All that is assuming total destruction of the existing cells, which, depending on their state, may not even be necessary at all. In fact, it looks like all of that may not be needed for as much as >80% of batteries. Wow!
And we all know the best way to ensure companies are doing something is if the financial aspect aligns with their goals. It’s in their best self-interest to be able to and actually do this.
So: Replaceability per car – eh, doesn’t look to great. Replaceability across the industry? Perfect.

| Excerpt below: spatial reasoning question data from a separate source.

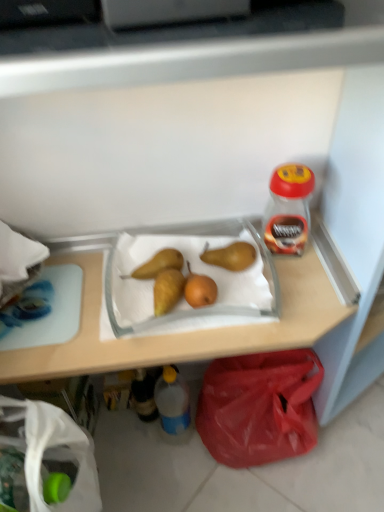
Question: From a real-world perspective, does translucent plastic bottle at lower center, which ranks as the 1th bottle in left-to-right order, stand above white fabric bag at lower left?

Choices:
 (A) yes
 (B) no

Answer: (B)

Question: Considering the relative positions of translucent plastic bottle at lower center, which ranks as the second bottle in bottom-to-top order, and white fabric bag at lower left in the image provided, is translucent plastic bottle at lower center, which ranks as the second bottle in bottom-to-top order, behind white fabric bag at lower left?

Choices:
 (A) no
 (B) yes

Answer: (B)

Question: Is translucent plastic bottle at lower center, which ranks as the 1th bottle in left-to-right order, oriented towards white fabric bag at lower left?

Choices:
 (A) yes
 (B) no

Answer: (B)

Question: Could white fabric bag at lower left be considered to be inside translucent plastic bottle at lower center, which ranks as the 1th bottle in left-to-right order?

Choices:
 (A) no
 (B) yes

Answer: (A)

Question: Is translucent plastic bottle at lower center, the 2th bottle from the top, thinner than white fabric bag at lower left?

Choices:
 (A) yes
 (B) no

Answer: (A)

Question: In terms of size, does red plastic bag at lower right appear bigger or smaller than translucent plastic bottle at lower center, the 3th bottle positioned from the right?

Choices:
 (A) small
 (B) big

Answer: (B)

Question: Is red plastic bag at lower right wider or thinner than translucent plastic bottle at lower center, which ranks as the second bottle in bottom-to-top order?

Choices:
 (A) wide
 (B) thin

Answer: (A)

Question: From their relative heights in the image, would you say red plastic bag at lower right is taller or shorter than translucent plastic bottle at lower center, the 2th bottle from the top?

Choices:
 (A) short
 (B) tall

Answer: (B)

Question: Is red plastic bag at lower right in front of or behind translucent plastic bottle at lower center, which ranks as the 1th bottle in left-to-right order, in the image?

Choices:
 (A) front
 (B) behind

Answer: (A)

Question: Looking at their shapes, would you say brown matte pear at center, marked as the 1th pear in a left-to-right arrangement, is wider or thinner than white fabric bag at lower left?

Choices:
 (A) wide
 (B) thin

Answer: (B)

Question: Is brown matte pear at center, marked as the 1th pear in a left-to-right arrangement, inside or outside of white fabric bag at lower left?

Choices:
 (A) inside
 (B) outside

Answer: (B)

Question: From a real-world perspective, relative to white fabric bag at lower left, is brown matte pear at center, positioned as the second pear in right-to-left order, vertically above or below?

Choices:
 (A) above
 (B) below

Answer: (A)

Question: Considering their positions, is brown matte pear at center, positioned as the second pear in right-to-left order, located in front of or behind white fabric bag at lower left?

Choices:
 (A) front
 (B) behind

Answer: (B)

Question: Which is correct: brown matte pear at center, marked as the 1th pear in a left-to-right arrangement, is inside blue translucent bottle at lower center, which is the third bottle in top-to-bottom order, or outside of it?

Choices:
 (A) inside
 (B) outside

Answer: (B)

Question: Looking at their shapes, would you say brown matte pear at center, positioned as the second pear in right-to-left order, is wider or thinner than blue translucent bottle at lower center, which ranks as the 2th bottle in left-to-right order?

Choices:
 (A) wide
 (B) thin

Answer: (A)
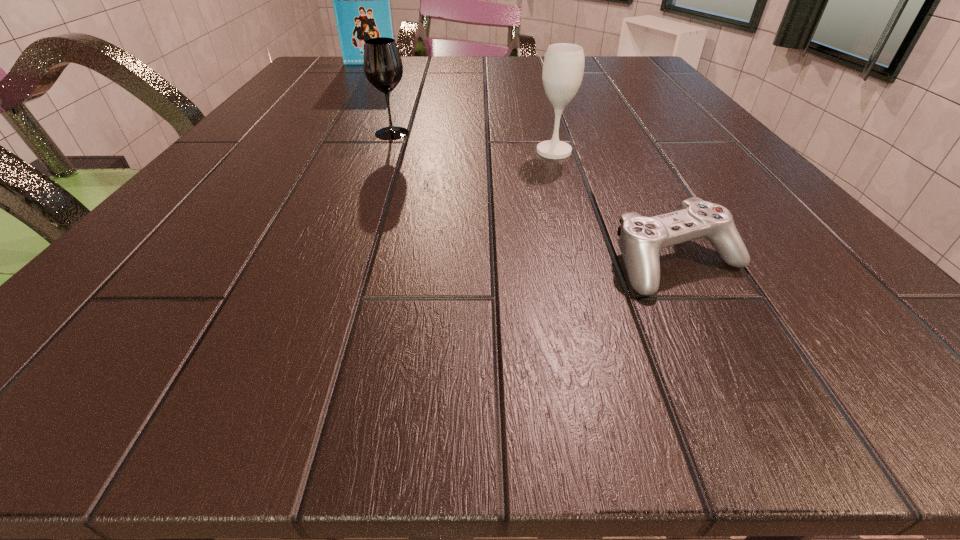
Identify the location of the leftmost object. The width and height of the screenshot is (960, 540). (361, 0).

Locate an element on the screen. This screenshot has width=960, height=540. book is located at coordinates (361, 0).

Find the location of a particular element. This screenshot has height=540, width=960. the right wineglass is located at coordinates (563, 67).

The height and width of the screenshot is (540, 960). I want to click on the nearer wineglass, so click(563, 67).

Where is `the second object from left to right`? The height and width of the screenshot is (540, 960). the second object from left to right is located at coordinates (383, 68).

The width and height of the screenshot is (960, 540). I want to click on the farther wineglass, so click(x=383, y=68).

Image resolution: width=960 pixels, height=540 pixels. I want to click on the rightmost object, so click(x=641, y=239).

Identify the location of the nearest object. The width and height of the screenshot is (960, 540). (641, 239).

Identify the location of vacant space located 0.060m on the front cover of the leftmost object. (366, 72).

At what (x,y) coordinates should I click in order to perform the action: click on free region located 0.290m on the left of the nearer wineglass. Please return your answer as a coordinate pair (x, y). Looking at the image, I should click on (372, 151).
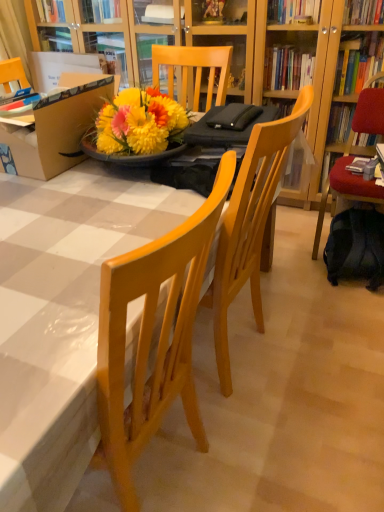
Question: Does wooden table at center have a lesser height compared to velvet red chair at right?

Choices:
 (A) yes
 (B) no

Answer: (A)

Question: Can you confirm if wooden table at center is wider than velvet red chair at right?

Choices:
 (A) no
 (B) yes

Answer: (B)

Question: Is wooden table at center to the right of velvet red chair at right from the viewer's perspective?

Choices:
 (A) no
 (B) yes

Answer: (A)

Question: Is wooden table at center not close to velvet red chair at right?

Choices:
 (A) yes
 (B) no

Answer: (A)

Question: Considering the relative sizes of wooden table at center and velvet red chair at right in the image provided, is wooden table at center smaller than velvet red chair at right?

Choices:
 (A) no
 (B) yes

Answer: (A)

Question: Is wooden table at center thinner than velvet red chair at right?

Choices:
 (A) no
 (B) yes

Answer: (A)

Question: Is dark blue fabric backpack at lower right next to hardcover book at right and touching it?

Choices:
 (A) yes
 (B) no

Answer: (B)

Question: From the image's perspective, is dark blue fabric backpack at lower right beneath hardcover book at right?

Choices:
 (A) no
 (B) yes

Answer: (B)

Question: Does dark blue fabric backpack at lower right have a larger size compared to hardcover book at right?

Choices:
 (A) yes
 (B) no

Answer: (A)

Question: Considering the relative sizes of dark blue fabric backpack at lower right and hardcover book at right in the image provided, is dark blue fabric backpack at lower right smaller than hardcover book at right?

Choices:
 (A) no
 (B) yes

Answer: (A)

Question: Is the depth of dark blue fabric backpack at lower right less than that of hardcover book at right?

Choices:
 (A) no
 (B) yes

Answer: (B)

Question: From a real-world perspective, is dark blue fabric backpack at lower right positioned over hardcover book at right based on gravity?

Choices:
 (A) yes
 (B) no

Answer: (B)

Question: Is velvet red chair at right facing towards dark blue fabric backpack at lower right?

Choices:
 (A) no
 (B) yes

Answer: (B)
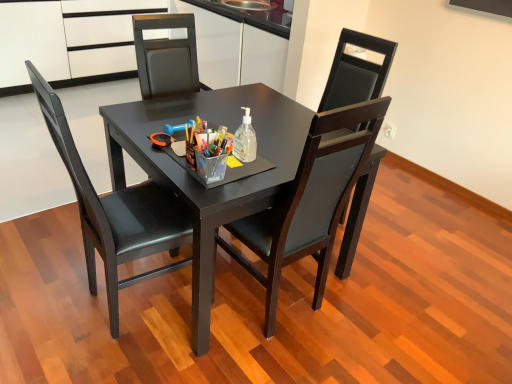
The width and height of the screenshot is (512, 384). What are the coordinates of `vacant space in front of clear plastic bottle at center` in the screenshot? It's located at (246, 171).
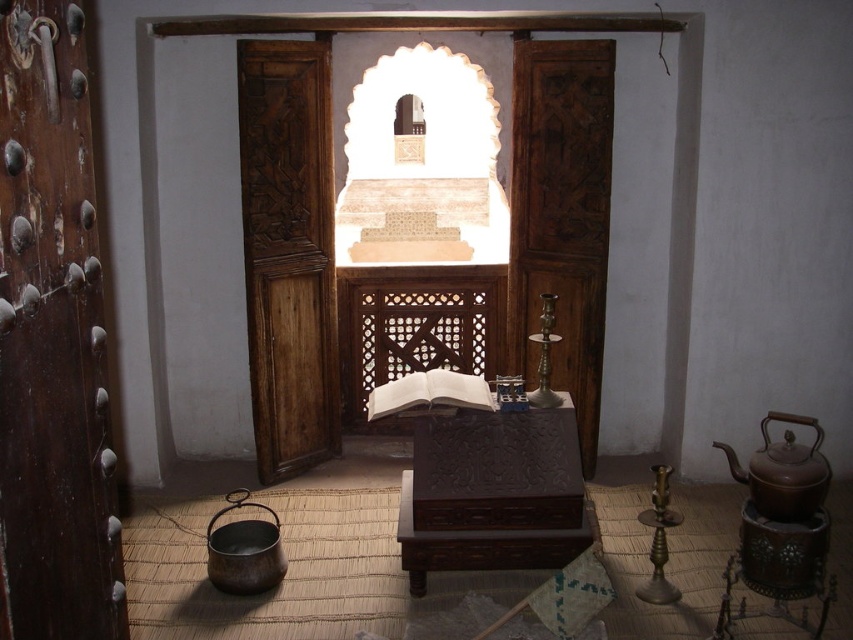
Question: Does dark wood carved door at center appear under matte brown teapot at lower right?

Choices:
 (A) yes
 (B) no

Answer: (B)

Question: Estimate the real-world distances between objects in this image. Which object is farther from the dark brown wood door at left?

Choices:
 (A) matte brown teapot at lower right
 (B) wooden carved door at center

Answer: (B)

Question: Can you confirm if dark brown wood door at left is positioned above dark wood carved door at center?

Choices:
 (A) yes
 (B) no

Answer: (B)

Question: Which object appears closest to the camera in this image?

Choices:
 (A) dark brown wood door at left
 (B) matte brown teapot at lower right
 (C) dark wood carved door at center

Answer: (A)

Question: Does wooden carved door at center appear under dark wood carved door at center?

Choices:
 (A) no
 (B) yes

Answer: (B)

Question: Which point appears farthest from the camera in this image?

Choices:
 (A) (22, 0)
 (B) (325, 436)
 (C) (799, 486)
 (D) (556, 292)

Answer: (B)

Great, now car manufacturers need to figure out how they can make it stop holding charge at 10years.
I mean, the headline does say 20 years soooo…
Also, Teslas are approaching 10 years old and as far as I know their batteries are still going strong (yes, I know their quality control is otherwise sketchy). The Nissan Leaf batteries are getting pretty sketchy, but they don’t have any battery conditioning - just air-cooled. That’s not doing longevity any favors. All other major EVs have battery management systems and seem to be holding up ok. They’re also generally warranted for 8 years. I don’t think they’d only have a 2-year buffer between warranty and expected life.
Not to worry, there’s lots of other parts they can cheap out on.
Aaaaaaand (deep breath)
Bullshit
At first I thought, damn a 600 mile battery. That’s a big battery.
Thankfully solid state batteries save 30-50% weight compared to current ones so batteries can be a bit smaller than they otherwise would be. This one will likely be 150 kWh.